**Task details:** Rewrite the lines of this material, swapping "common name" for "everyday name" and leaving everything else unchanged. Don't include the pictures.

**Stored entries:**

%%

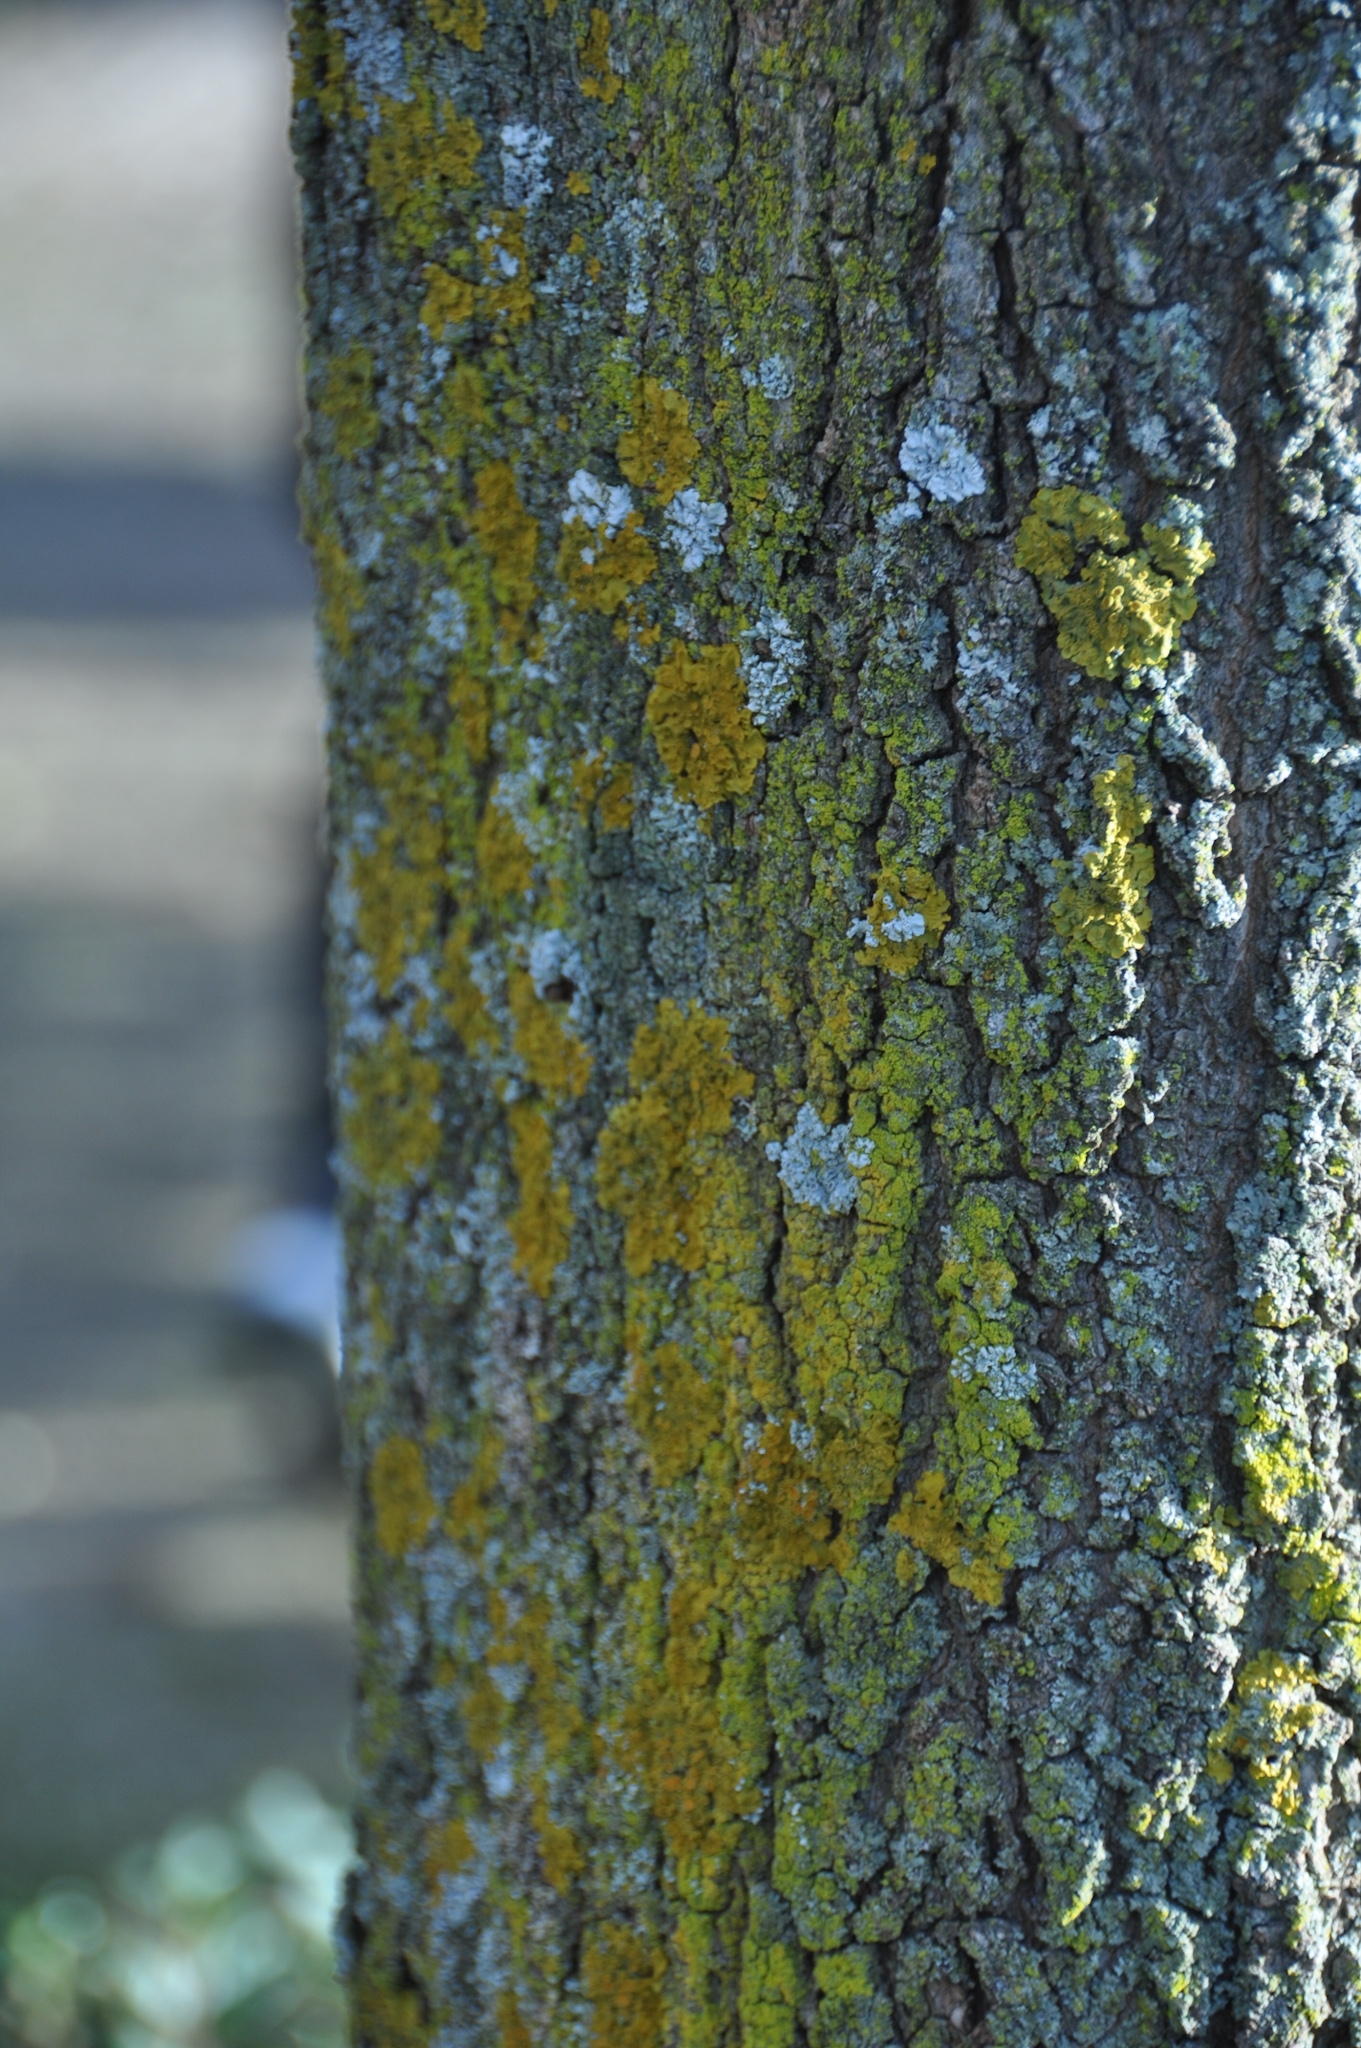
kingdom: Fungi
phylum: Ascomycota
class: Lecanoromycetes
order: Teloschistales
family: Teloschistaceae
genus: Xanthoria
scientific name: Xanthoria parietina
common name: Common orange lichen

%%

**Result:**
kingdom: Fungi
phylum: Ascomycota
class: Lecanoromycetes
order: Teloschistales
family: Teloschistaceae
genus: Xanthoria
scientific name: Xanthoria parietina
everyday name: Common orange lichen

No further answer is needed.